Note: These comments refer to a Wikipedia entry as it was in 2013.
This article starts out correctly saying that Yuriy Nosenko was a controversial figure, but states that the reason for that was his contradiction of defector Anatoliy Golitsyn's information. Not so, rather, that his information coincided with Golitsyn's information in several respects. The one apparent contradiction, the case of "Sasha", turned out to be two different persons, an important one in Nosenko's case and a wholly insignificant one in Golitsyn's case. Where their information coincided, Nosenko was almost always right and Golitsyn had only fragments which did not lead to useful identifications and conclusions. Golitsyn's jealousy of Nosenko and clinically diagnosed paranoia were accepted by CI Staff chief James Angleton as valid counterintelligence methodology, and he is responsible for the unprofessional and repulsive mishandling of Nosenko. Angleton then adopted the rest of Golitsyn's universally inaccurate analysis, evaluating all of Cl’s Soviet assets and defectors as under KGB control, which led eventually to false accusations against three outstanding operations officers.

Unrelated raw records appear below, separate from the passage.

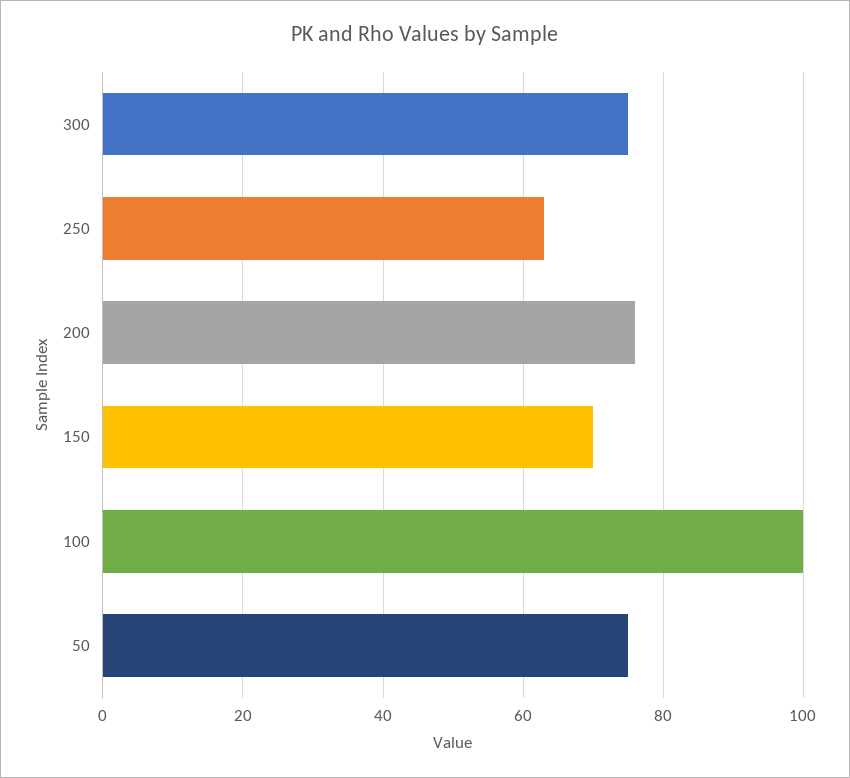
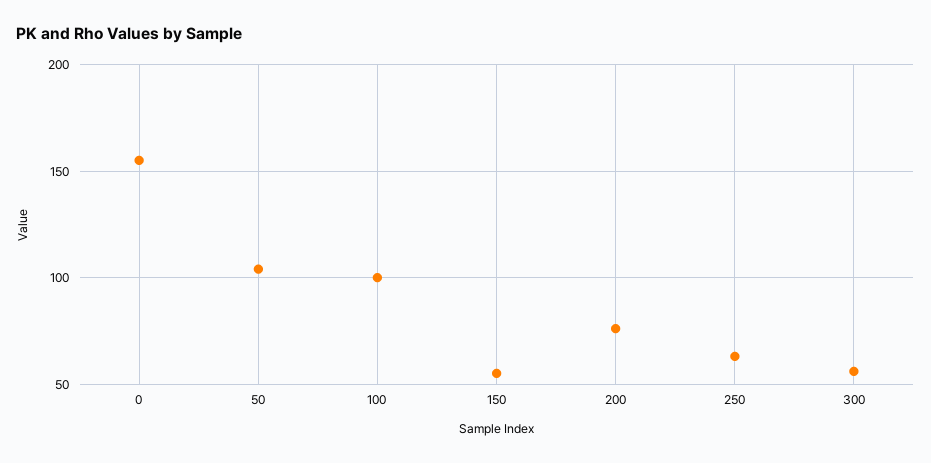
  {
-   "300": 75,
+   "300": 55,
    "250": 65,
    "200": 75,
-   "150": 70,
+   "150": 55,
    "100": 100,
-   "50": 75
+   "50": 105,
+   "0": 155
  }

Tennent ("Pete") Bagley is identified as Nosenko’s case officer, but he actually was run by George Kisevalter. Bagley happened to be in the area when Nosenko walked in in Geneva in June 1962, but his Russian was not adequate to handle the case, so Kisevalter was sent out to do it. When Nosenko defected in February 1964, Bagley was in a position in the Soviet Bloc Division to take over the case.
The failure of the KGB to question Lee Harvey Oswald when he defected to the USSR is raised. The fact is that after Oswald tried to commit suicide when he was first denied asylum, the Soviet Minister of Culture , a Khrushchev protégé, Instructed the KGB to leave Oswald alone. Nosenko did not claim review of the Oswald case, but that he had gone to Minsk, where Oswald lived, and brought his file back to Moscow after President Kennedy was assassinated.

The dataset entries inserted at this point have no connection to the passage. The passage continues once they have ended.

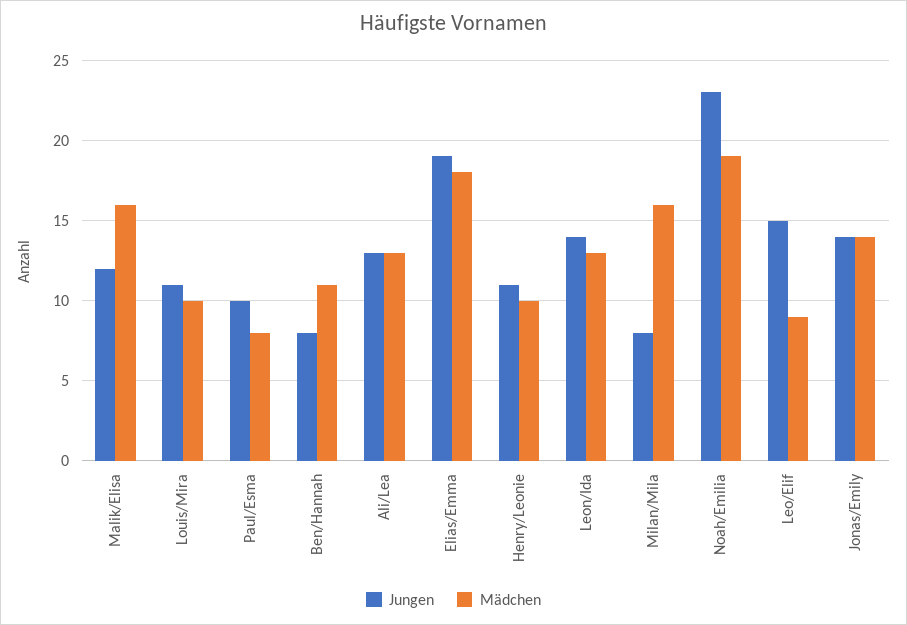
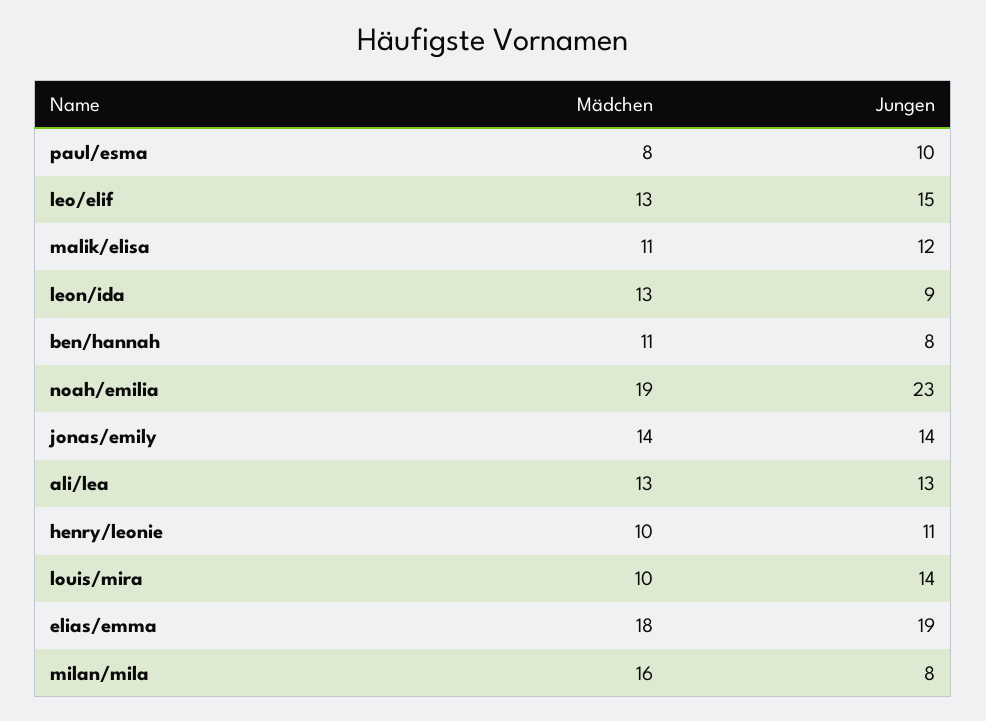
  {
    "Jungen": {
      "Malik/Elisa": 12,
-     "Louis/Mira": 11,
+     "Louis/Mira": 14,
      "Paul/Esma": 10,
      "Ben/Hannah": 8,
      "Ali/Lea": 13,
      "Elias/Emma": 19,
      "Henry/Leonie": 11,
-     "Leon/Ida": 14,
+     "Leon/Ida": 9,
      "Milan/Mila": 8,
      "Noah/Emilia": 23,
      "Leo/Elif": 15,
      "Jonas/Emily": 14
    },
    "Mädchen": {
-     "Malik/Elisa": 16,
+     "Malik/Elisa": 11,
      "Louis/Mira": 10,
      "Paul/Esma": 8,
      "Ben/Hannah": 11,
      "Ali/Lea": 13,
      "Elias/Emma": 18,
      "Henry/Leonie": 10,
      "Leon/Ida": 13,
      "Milan/Mila": 16,
      "Noah/Emilia": 19,
-     "Leo/Elif": 9,
+     "Leo/Elif": 13,
      "Jonas/Emily": 14
    }
  }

FBI asset FEDORA is criticized for having supported Nosenko's bona fides, and FEDORA is described as having been recognized as under KGB control . He was included, of course, in the Angleton/Golitsyn comprehensive negative assessment of all assets and defectors, and the FBI eventually agreed with that, but CIA then reviewed his case after Angleton left and found him bona fide. He continued to report significant, confirmed information for almost 20 more years. He was not under KGB control.
Polygraph tests of Nosenko were carried out by the Soviet Bloc Division to prove him to be under KGB control, not to test his reliability. The conclusion was believed to indicate that he was suspect. As stated here, when he was finally released from isolated imprisonment in late 1967, not in Maryland but in a specially built prison in a CIA training facility in southern Virginia, a polygraph test by Security found him to be bona fide. KGB defector Petr Deryabin, never a general in the KGB, never a CIA agent, as is stated here, continued to believe that Nosenko was a KGB plant. Deryabin was a useful CIA contract employee, but he was dedicated to detail in every respect, and Nosenko had directly the opposite personality and disinterest in much of what existed and went on around him.

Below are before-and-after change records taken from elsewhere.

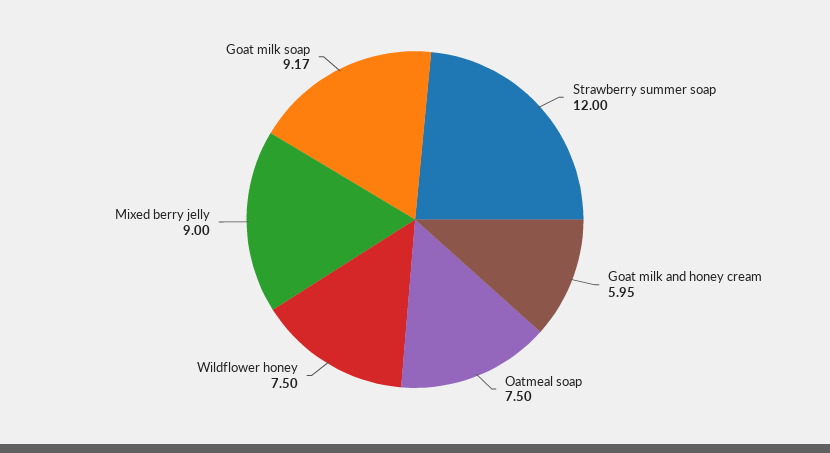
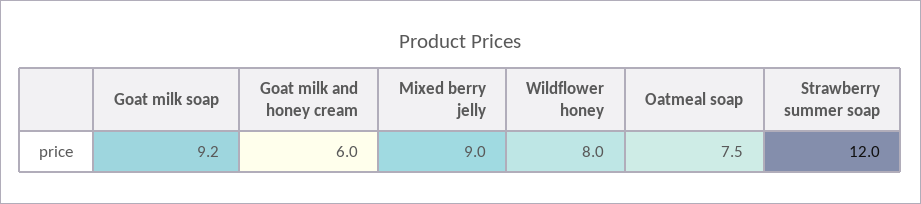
  {
    "Strawberry summer soap": 12,
    "Goat milk and honey cream": 5.95,
    "Oatmeal soap": 7.5,
-   "Wildflower honey": 7.5,
+   "Wildflower honey": 8,
    "Mixed berry jelly": 9,
    "Goat milk soap": 9.17
  }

It is stated here that Golitsyn claimed that there was a "mole deep in the CIA". Not so, as he was taken to dinner with DCI Dulles soon after his defection and Dulles asked him whether CIA was penetrated by the KGB. Golitsyn said that it was not. Later, he brought up the insignificant "Sasha" case.
The question as to whether Angleton was responsible for our hostile interrogation of Nosenko is answered in part by the fact that he persuaded Bagley not to consider him bona fide.
Any review of the Nosenko case must consult the overt reporting and records of the FBI. The FBI finally was allowed to interview Nosenko, after almost five years, and acquired a substantial amount of significant information from him which was still useful. His use by CIA after 1974 to and lecture to substantial CIA audiences was very valuable. Every Soviet asset or defector since his defection has testified to his bona fides, and described the devastating impact of his defection on the KGB management and overseas assignments.